Ciekawa jest taktyka często stosowana przez naszego ilustratora. Artysta wybiera fragment tekstu, niejednokrotnie zaledwie zdanie, frazę czy wyraz, które nie muszą mieć większego znaczenia dla akcji, ale zawsze zawierają w sobie potencjał komiczny, który Butenko bezwzględnie wykorzystuje i podbija. W ten sposób podejmuje swoisty dialog z autorem warstwy literackiej. Jak Butenko sam przyznał, lubił „rozmawiać” z Niziurskim, choć w tekście proponuje on tyle sytuacji, które warto zilustrować, że sam mam kłopot z wyborem.5 Sposób „kadrowania” przypomina w efekcie pojedyncze klatki z filmu animowanego, stąd często znajdujemy jedynie stopę uciekającej postaci, dłoń z rekwizytem, pół sylwetki przeciętej wzdłuż albo w poprzek, ale za to widocznej od pasa w dół, fragment obrazu na ścianie, tył karoserii itd. Niejako dodatkowo akcentując konturowość swych rysunków, Butenko często wtłacza świat przedstawiony w graficzne ramki. Postaciom zaś zdarza się te ramki rozsadzać albo wręcz przerywać (np. Chłopak na opak). Najczęściej jednak ilustracje projektuje do spadu, co stało się cechą charakterystyczną jego twórczości.

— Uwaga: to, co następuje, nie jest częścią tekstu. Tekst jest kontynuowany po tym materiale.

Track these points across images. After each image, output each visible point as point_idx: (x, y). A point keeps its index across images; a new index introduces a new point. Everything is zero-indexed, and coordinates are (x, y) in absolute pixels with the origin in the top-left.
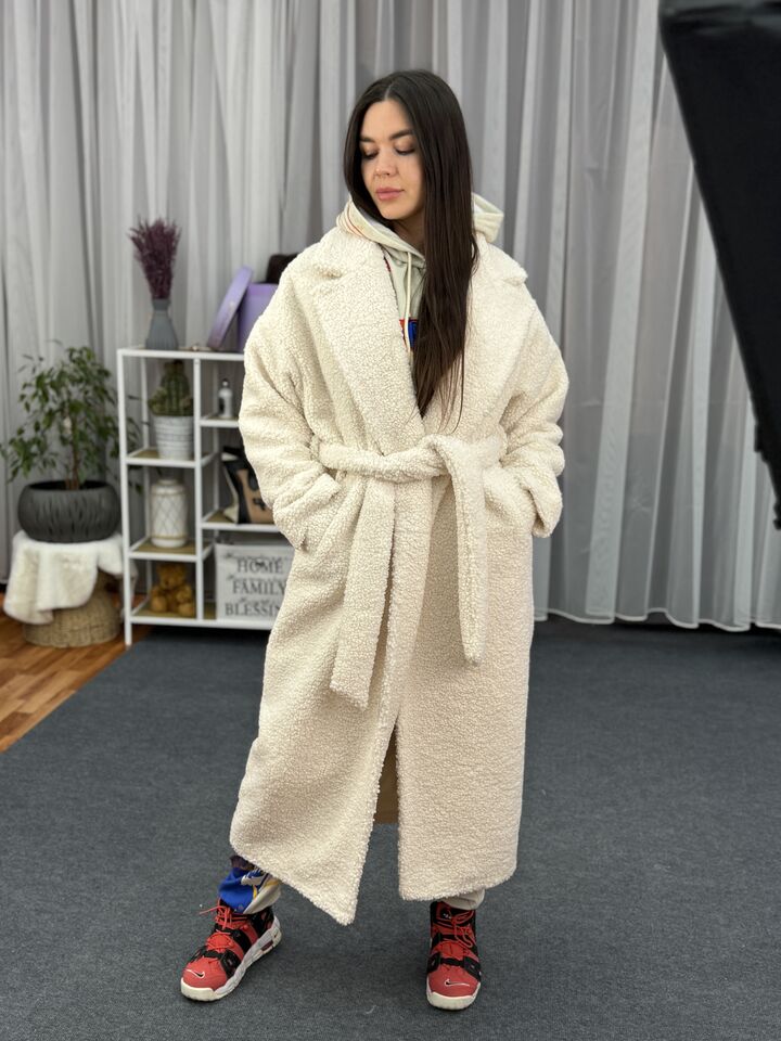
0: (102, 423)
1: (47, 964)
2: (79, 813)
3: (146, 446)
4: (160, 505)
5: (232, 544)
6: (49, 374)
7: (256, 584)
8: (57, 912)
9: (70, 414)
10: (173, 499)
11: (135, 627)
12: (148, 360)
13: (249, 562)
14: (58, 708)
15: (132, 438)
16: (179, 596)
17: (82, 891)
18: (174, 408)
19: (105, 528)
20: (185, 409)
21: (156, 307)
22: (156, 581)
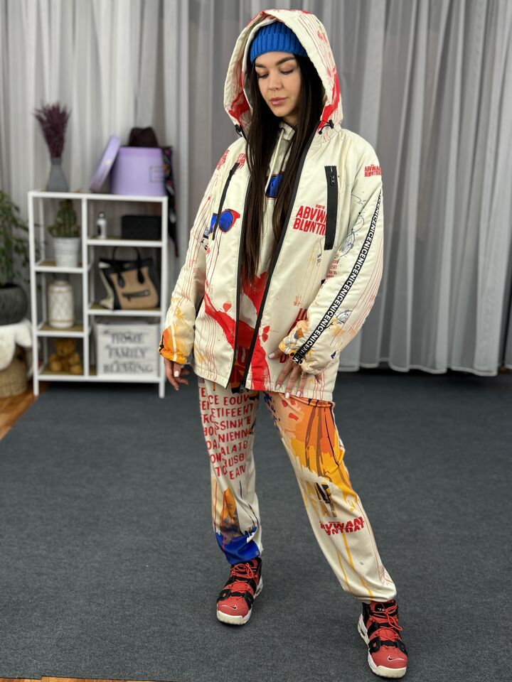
1: (56, 608)
3: (43, 258)
4: (56, 299)
5: (108, 324)
7: (125, 351)
10: (65, 294)
11: (42, 383)
13: (120, 336)
14: (4, 439)
16: (71, 361)
18: (68, 231)
20: (76, 233)
21: (53, 163)
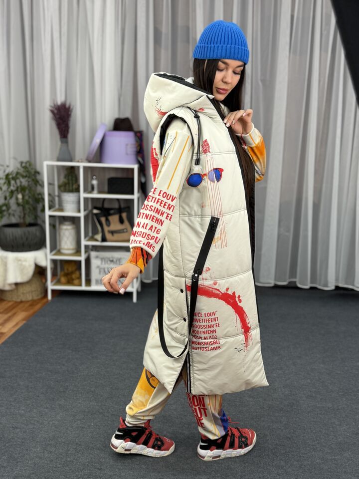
0: (37, 196)
2: (30, 380)
3: (57, 206)
4: (64, 234)
5: (98, 251)
6: (11, 173)
8: (23, 428)
9: (21, 192)
10: (70, 231)
11: (53, 291)
12: (58, 167)
13: (106, 260)
14: (18, 329)
15: (51, 203)
16: (74, 276)
17: (34, 417)
18: (71, 188)
19: (38, 245)
20: (76, 189)
21: (62, 142)
22: (62, 269)
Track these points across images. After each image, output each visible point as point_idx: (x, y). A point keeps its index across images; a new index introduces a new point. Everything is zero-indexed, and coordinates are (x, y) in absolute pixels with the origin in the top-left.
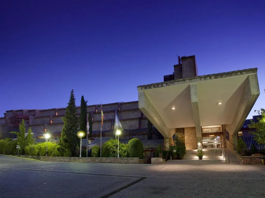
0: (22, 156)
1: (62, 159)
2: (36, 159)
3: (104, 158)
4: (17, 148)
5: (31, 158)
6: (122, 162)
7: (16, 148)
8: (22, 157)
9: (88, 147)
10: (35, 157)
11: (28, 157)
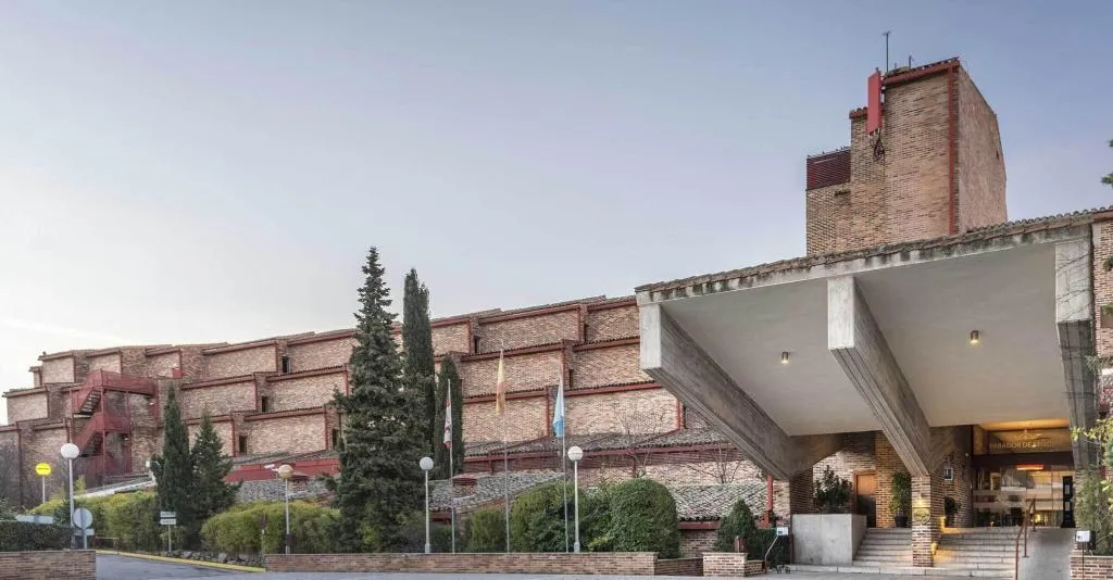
0: (188, 553)
1: (354, 564)
2: (247, 565)
3: (524, 556)
4: (162, 522)
5: (225, 562)
6: (591, 569)
7: (160, 525)
8: (189, 558)
9: (455, 515)
10: (241, 556)
11: (214, 559)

Te cechy stylu w jakimś stopniu wypływają niewątpliwie z doświadczenia w pracy scenografa (teatralnego – projekty i lalki do ponad 20 spektakli oraz telewizyjnego – do dwóch wieczorów Kabaretu starszych panów [1965-66], programów dla dzieci Zwierzyniec i Znacie, to posłuchajcie), a także twórcy filmu animowanego [kilkanaście tytułów, w tym dwa seriale, i czołówki do kilku filmów fabularnych w latach 1958-77].
Osobnym przypadkiem w twórczości Butenki są jego komiksy – nie jedyny przykład w pełni autorskich działań, ale niewątpliwie ten najbardziej znany i cieszący się nie słabnącą popularnością. Sam artysta określił je mianem „historyjek obrazkowych”. Tomasz Marciniak, koncentrujący się na tych właśnie realizacjach ilustratora, nazwał je „Butenkomiksami”.6 Jako pierwszy z bohaterów w 1965 r. pojawił się Gapiszon7. Wytworem wyłącznie własnej wyobraźni jest też osiem odcinków przygód Kwapiszona z lat 1975-818. Autorstwa Krystyny Boglar natomiast jest 11-częściowy cykl historii Gucia i Cezara z lat 1968-1979, który choć narodził się w „Świerszczyku”, miał też swoje wersje książkowe, a nawet odsłonę ruchomą w serialu animowanym Gucio i Cezar [1976-77]. We wszystkich wymienionych wyżej tytułach pojawia się charakterystyczna kreska, wyraźny stanowczy kontur rysunku, podobny sposób komponowania kolejnych ramek przedstawiających historie, znany nam już typ komizmu faworyzowany przez Butenkę, rozpoznawalne fizjonomie bohaterów. W ostatniej części Kwapiszon i… znalazły się nawet sympatyczne autocytaty: na ścianie pokoju głównego bohatera wisi portret Gapiszona oraz kalendarz z Guciem i Cezarem. Niewątpliwie komiks jako gatunek miał wpływ na pomysły graficzne Butenki. W ilustracjach książkowych mamy więc: ramki, dymki, onomatopeje w wielkim wyborze, z których dużą ilość stanowią neologizmy (cisk, cisk, ciska nim po całym okręcie), podpisy, strzałki podpowiadające kolejność zdarzeń, ale także te ułatwiające orientację wśród nieustannie pojawiających się nowych bohaterów. Te strzałki oraz linie przerywane i kropkowane przypominają plany sytuacyjne z zaznaczeniem kierunków, śladów, torów lotu, dróg przejścia z punktu do punktu itd. Dla komiksu (i filmu animowanego) charakterystyczne są również sekwencje ilustracji o niewiele zmienionych elementach sugerujących ciągłość akcji, dynamizm ujęć, pozornie przypadkowe kadrowanie.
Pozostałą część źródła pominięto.